8.- Remolcar a otro vehículo. Las empresas indemnizan el daño si el auto asegurado choca a un tercero cuando estaba remolcando a otro vehículo en una situación de emergencia. Por ejemplo, si trasladaba a otro vehículo averiado hasta el pueblo más cercano para conseguir asistencia mecánica. Pero si lo lleva por 400 kilómetros hasta Mar del Plata por la Ruta 2, sin justificativo, no: en esos casos, sólo pueden remolcar autos las grúas autorizadas.
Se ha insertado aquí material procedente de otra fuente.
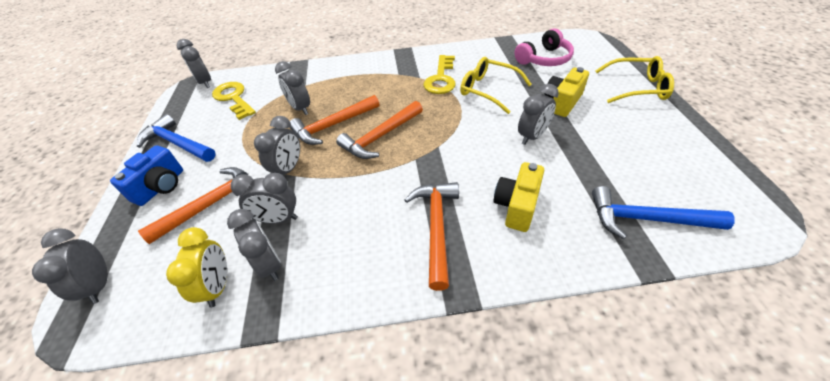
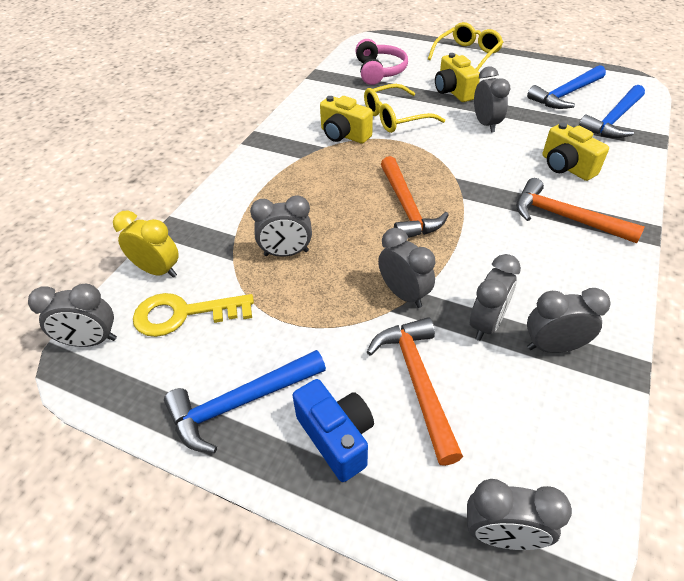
camera: 60 degrees left, 0 degrees up
(218, 286) = (563, 398): yellow clock -> yellow clock (158, 270)
(333, 125) = (352, 235): orange hammer -> none
(441, 79) = (344, 135): yellow key -> yellow camera
(651, 169) = (565, 94): none -> blue hammer

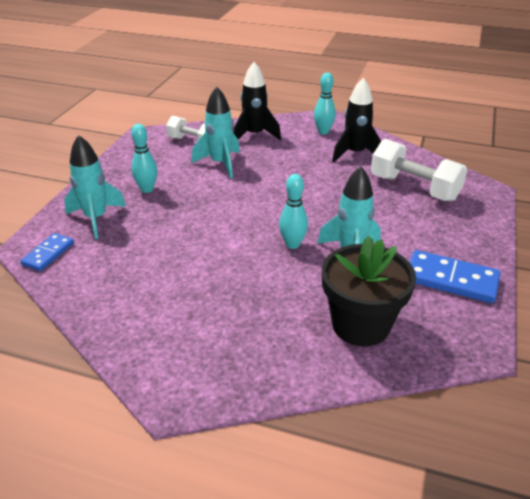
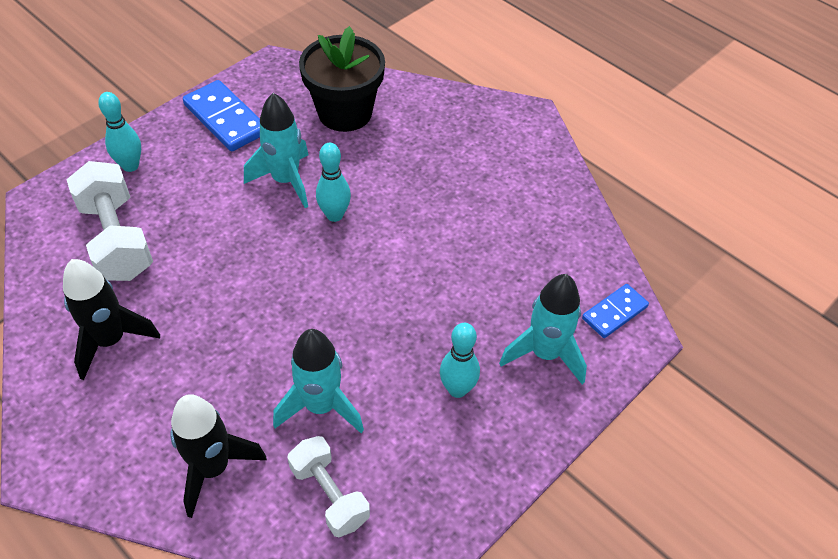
camera: 155 degrees left, 15 degrees up
(323, 132) = (97, 423): turquoise bowling pin -> turquoise bowling pin (130, 166)

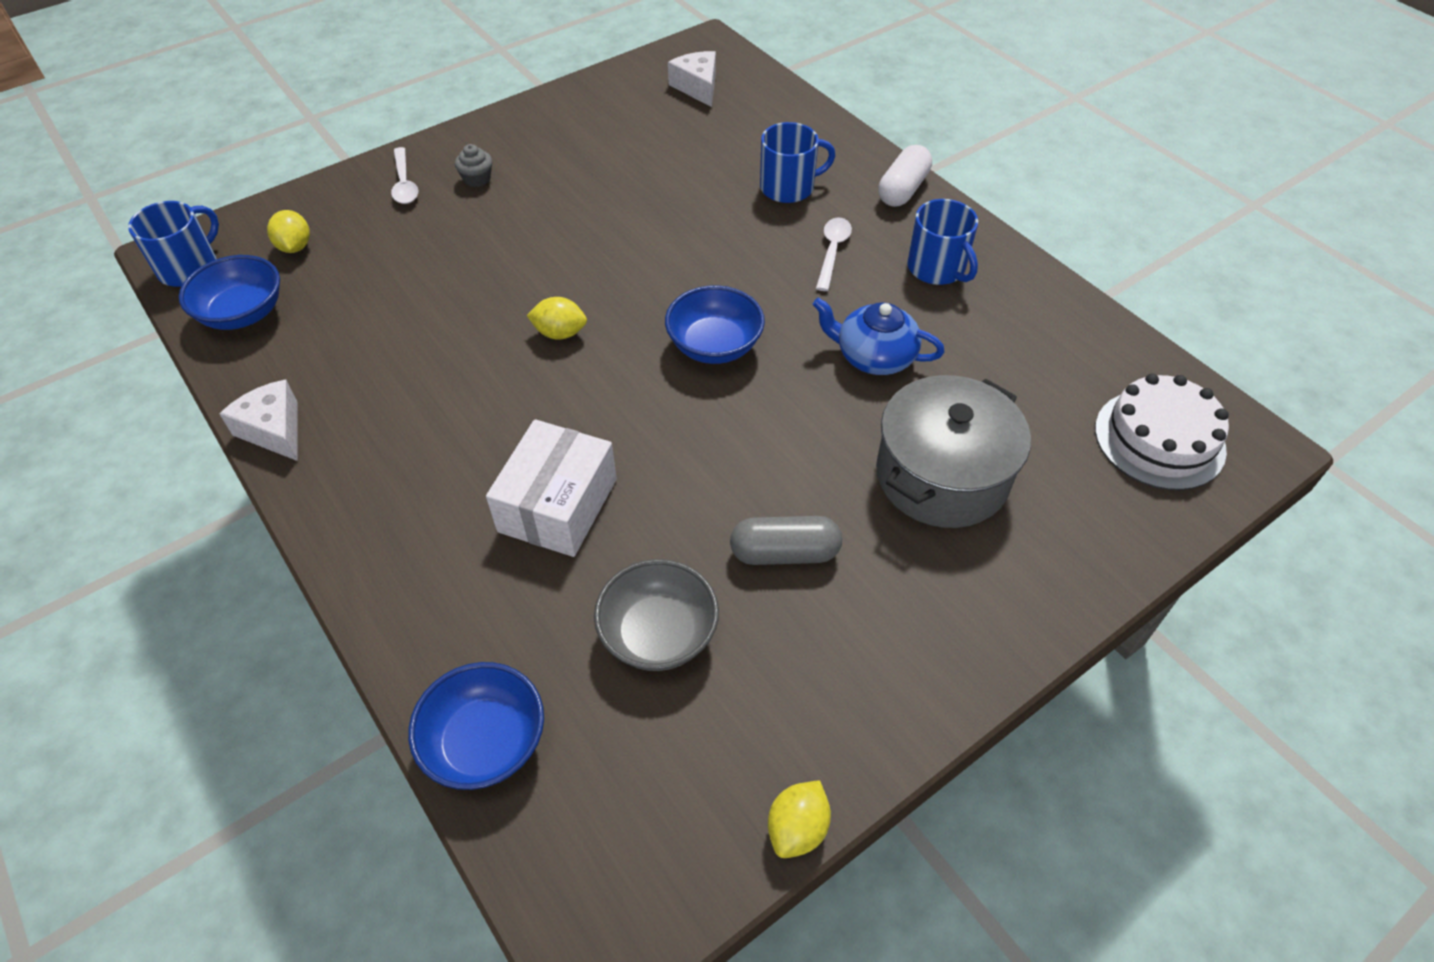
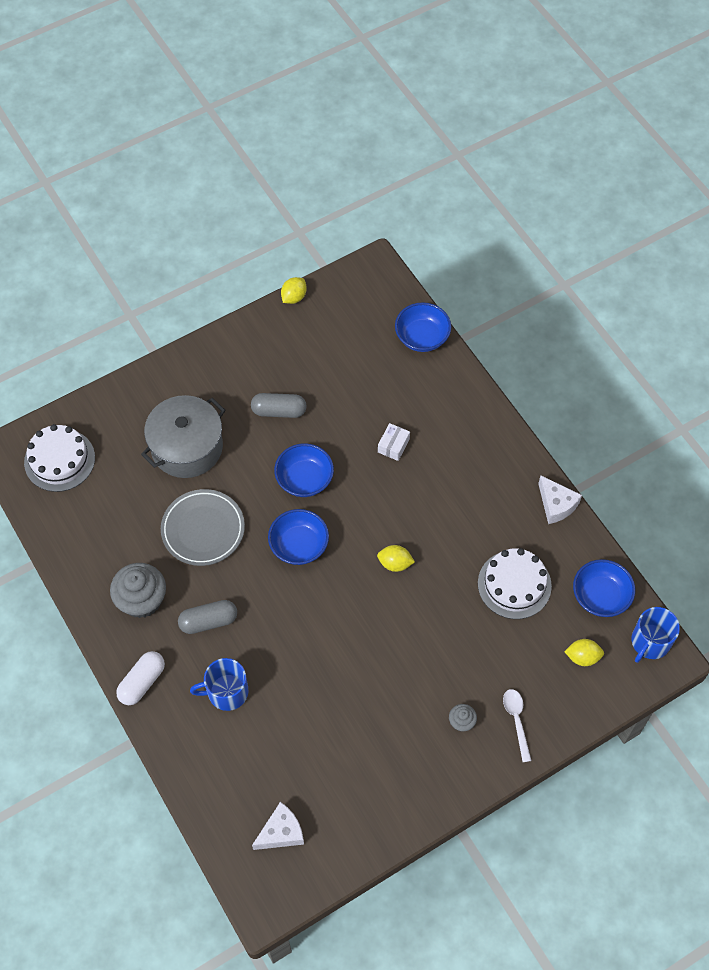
camera: 175 degrees left, 10 degrees up
(295, 247) = (582, 657): yellow lemon -> yellow lemon turned 75 degrees counterclockwise
(374, 319) = (514, 584): none -> white cake
(558, 505) = (393, 446): white box -> white box, size x0.51
(658, 634) = (345, 376): grey bowl -> none
(697, 87) = (281, 832): white cheese -> white cheese turned 105 degrees counterclockwise
(718, 438) = (304, 479): none -> blue bowl
(832, 252) = (208, 621): white spoon -> grey capsule
(874, 356) = (203, 529): blue teapot -> grey plate
(937, 268) = (142, 600): blue mug -> grey cupcake

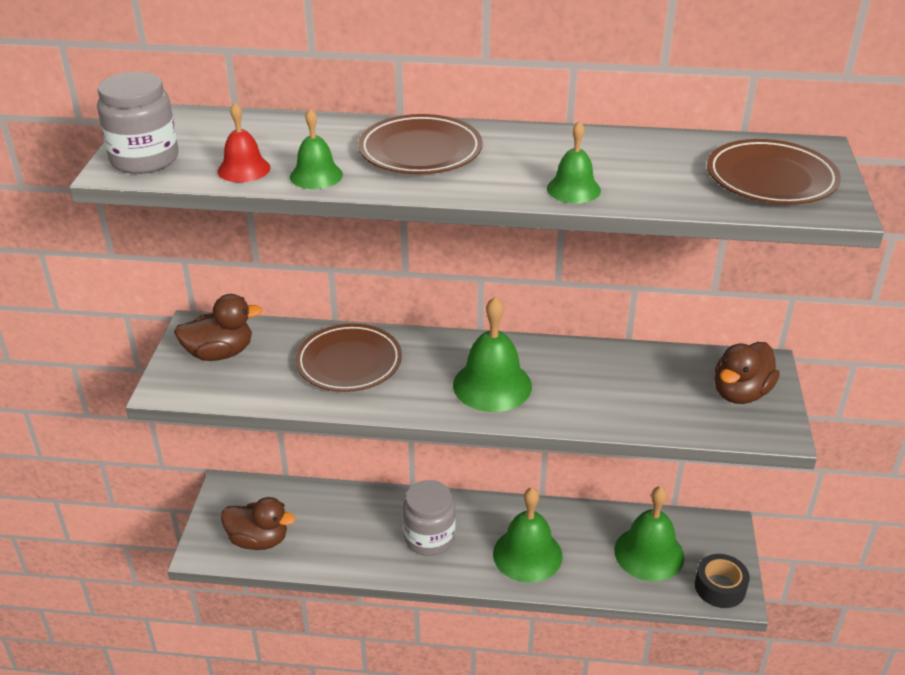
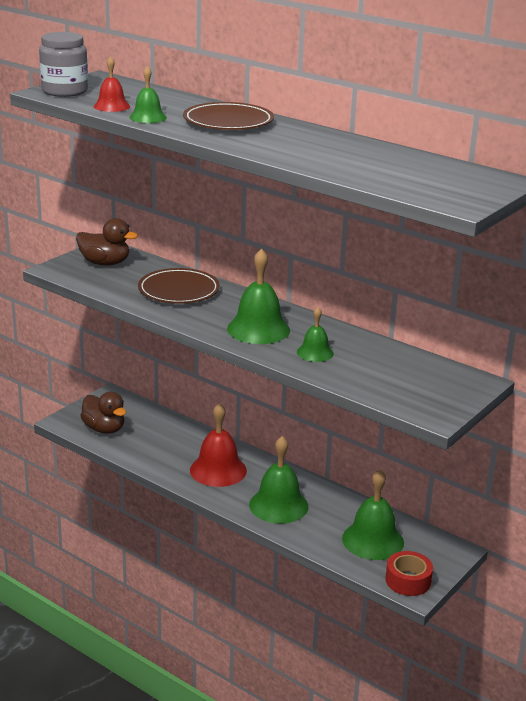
camera: 30 degrees right, 10 degrees down
(429, 538) = (218, 470): grey jar -> red bell
(573, 189) = (294, 157): green bell -> green bell (315, 352)
(720, 587) = (408, 580): black tape -> red tape
(740, 393) = (436, 388): brown duck -> none
(771, 179) = (442, 183): brown plate -> none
9.- Llevar más pasajeros de los permitidos. En un auto, la cantidad máxima de ocupantes debe ser igual a la cantidad de cinturones de seguridad que tenga el vehículo. No se pueden llevar nenes a upa ni a personas en la caja una camioneta. Las compañías dejan esto en claro a la hora de firmar los contratos de seguro, y hay fallos que las respaldan.
Cuando se instala un equipo de GNC hay que informarlo a la compañía de seguros. Foto: David Fernández

Cuando se instala un equipo de GNC hay que informarlo a la compañía de seguros. Foto: David Fernández

10.- Instalar GNC. Cuando una persona contrata un seguro tiene que declarar las reformas que le realizó al auto, ya que las compañías lo aseguran tal cual salió de fábrica. Si el dueño le colocó un equipo de GNC y no lo informó a la compañía cuando suscribió la póliza, en caso de siniestro esta puede plantear la exclusión de cobertura por el aumento del riesgo, debido a que estos equipos son potencialmente explosivos.